§ **DIRECTIVE**: Repeat every line of the data below word for word, adding nothing and leaving nothing out.

§ **EXERCISE MATERIALS**:
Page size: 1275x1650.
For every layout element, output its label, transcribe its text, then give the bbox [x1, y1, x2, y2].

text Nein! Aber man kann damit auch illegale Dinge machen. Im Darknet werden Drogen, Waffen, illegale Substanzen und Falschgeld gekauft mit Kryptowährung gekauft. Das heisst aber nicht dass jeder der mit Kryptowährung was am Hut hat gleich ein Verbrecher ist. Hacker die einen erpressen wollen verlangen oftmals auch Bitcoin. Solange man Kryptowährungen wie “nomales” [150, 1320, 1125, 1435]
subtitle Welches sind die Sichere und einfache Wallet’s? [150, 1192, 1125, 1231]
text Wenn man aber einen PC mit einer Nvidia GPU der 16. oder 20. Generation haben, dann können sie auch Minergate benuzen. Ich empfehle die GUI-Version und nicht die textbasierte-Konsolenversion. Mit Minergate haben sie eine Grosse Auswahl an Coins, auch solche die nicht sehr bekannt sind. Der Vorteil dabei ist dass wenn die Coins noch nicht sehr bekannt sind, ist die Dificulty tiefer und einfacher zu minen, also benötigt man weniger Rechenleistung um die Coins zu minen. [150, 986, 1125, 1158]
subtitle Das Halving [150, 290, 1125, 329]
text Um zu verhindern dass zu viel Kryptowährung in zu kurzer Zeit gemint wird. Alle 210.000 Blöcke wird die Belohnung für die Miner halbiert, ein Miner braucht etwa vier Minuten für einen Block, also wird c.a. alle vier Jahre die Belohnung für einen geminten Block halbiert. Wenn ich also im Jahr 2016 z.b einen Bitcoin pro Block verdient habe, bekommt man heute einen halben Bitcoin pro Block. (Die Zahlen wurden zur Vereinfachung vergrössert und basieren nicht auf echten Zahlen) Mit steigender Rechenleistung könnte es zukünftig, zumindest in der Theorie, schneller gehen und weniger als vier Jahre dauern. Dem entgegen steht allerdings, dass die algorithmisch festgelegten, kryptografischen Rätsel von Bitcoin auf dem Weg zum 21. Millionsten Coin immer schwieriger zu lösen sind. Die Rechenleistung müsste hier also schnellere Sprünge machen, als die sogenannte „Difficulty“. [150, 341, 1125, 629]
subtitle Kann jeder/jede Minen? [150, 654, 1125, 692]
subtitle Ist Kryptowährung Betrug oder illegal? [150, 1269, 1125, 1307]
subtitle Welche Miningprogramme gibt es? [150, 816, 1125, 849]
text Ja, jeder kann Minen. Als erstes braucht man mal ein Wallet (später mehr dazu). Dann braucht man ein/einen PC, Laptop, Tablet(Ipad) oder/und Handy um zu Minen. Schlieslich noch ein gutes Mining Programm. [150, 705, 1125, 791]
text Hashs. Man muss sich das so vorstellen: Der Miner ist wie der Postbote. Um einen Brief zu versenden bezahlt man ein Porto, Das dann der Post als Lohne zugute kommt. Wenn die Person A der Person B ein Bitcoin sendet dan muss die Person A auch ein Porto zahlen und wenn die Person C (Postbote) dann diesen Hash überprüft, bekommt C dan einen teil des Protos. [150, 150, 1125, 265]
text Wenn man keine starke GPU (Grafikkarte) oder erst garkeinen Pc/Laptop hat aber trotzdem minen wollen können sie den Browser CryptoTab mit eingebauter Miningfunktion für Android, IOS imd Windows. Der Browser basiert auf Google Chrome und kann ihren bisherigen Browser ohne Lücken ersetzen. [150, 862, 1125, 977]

§ **FINISHED ANSWER**:
Page size: 1275x1650.
For every layout element, output its label, transcribe its text, then give the bbox [x1, y1, x2, y2].

text Nein! Aber man kann damit auch illegale Dinge machen. Im Darknet werden Drogen, Waffen, illegale Substanzen und Falschgeld gekauft mit Kryptowährung gekauft. Das heisst aber nicht dass jeder der mit Kryptowährung was am Hut hat gleich ein Verbrecher ist. Hacker die einen erpressen wollen verlangen oftmals auch Bitcoin. Solange man Kryptowährungen wie “nomales” [150, 1320, 1125, 1435]
subtitle Welches sind die Sichere und einfache Wallet’s? [150, 1192, 1125, 1231]
text Wenn man aber einen PC mit einer Nvidia GPU der 16. oder 20. Generation haben, dann können sie auch Minergate benuzen. Ich empfehle die GUI-Version und nicht die textbasierte-Konsolenversion. Mit Minergate haben sie eine Grosse Auswahl an Coins, auch solche die nicht sehr bekannt sind. Der Vorteil dabei ist dass wenn die Coins noch nicht sehr bekannt sind, ist die Dificulty tiefer und einfacher zu minen, also benötigt man weniger Rechenleistung um die Coins zu minen. [150, 986, 1125, 1158]
subtitle Das Halving [150, 290, 1125, 329]
text Um zu verhindern dass zu viel Kryptowährung in zu kurzer Zeit gemint wird. Alle 210.000 Blöcke wird die Belohnung für die Miner halbiert, ein Miner braucht etwa vier Minuten für einen Block, also wird c.a. alle vier Jahre die Belohnung für einen geminten Block halbiert. Wenn ich also im Jahr 2016 z.b einen Bitcoin pro Block verdient habe, bekommt man heute einen halben Bitcoin pro Block. (Die Zahlen wurden zur Vereinfachung vergrössert und basieren nicht auf echten Zahlen) Mit steigender Rechenleistung könnte es zukünftig, zumindest in der Theorie, schneller gehen und weniger als vier Jahre dauern. Dem entgegen steht allerdings, dass die algorithmisch festgelegten, kryptografischen Rätsel von Bitcoin auf dem Weg zum 21. Millionsten Coin immer schwieriger zu lösen sind. Die Rechenleistung müsste hier also schnellere Sprünge machen, als die sogenannte „Difficulty“. [150, 341, 1125, 629]
subtitle Kann jeder/jede Minen? [150, 654, 1125, 692]
subtitle Ist Kryptowährung Betrug oder illegal? [150, 1269, 1125, 1307]
subtitle Welche Miningprogramme gibt es? [150, 816, 1125, 849]
text Ja, jeder kann Minen. Als erstes braucht man mal ein Wallet (später mehr dazu). Dann braucht man ein/einen PC, Laptop, Tablet(Ipad) oder/und Handy um zu Minen. Schlieslich noch ein gutes Mining Programm. [150, 705, 1125, 791]
text Hashs. Man muss sich das so vorstellen: Der Miner ist wie der Postbote. Um einen Brief zu versenden bezahlt man ein Porto, Das dann der Post als Lohne zugute kommt. Wenn die Person A der Person B ein Bitcoin sendet dan muss die Person A auch ein Porto zahlen und wenn die Person C (Postbote) dann diesen Hash überprüft, bekommt C dan einen teil des Protos. [150, 150, 1125, 265]
text Wenn man keine starke GPU (Grafikkarte) oder erst garkeinen Pc/Laptop hat aber trotzdem minen wollen können sie den Browser CryptoTab mit eingebauter Miningfunktion für Android, IOS imd Windows. Der Browser basiert auf Google Chrome und kann ihren bisherigen Browser ohne Lücken ersetzen. [150, 862, 1125, 977]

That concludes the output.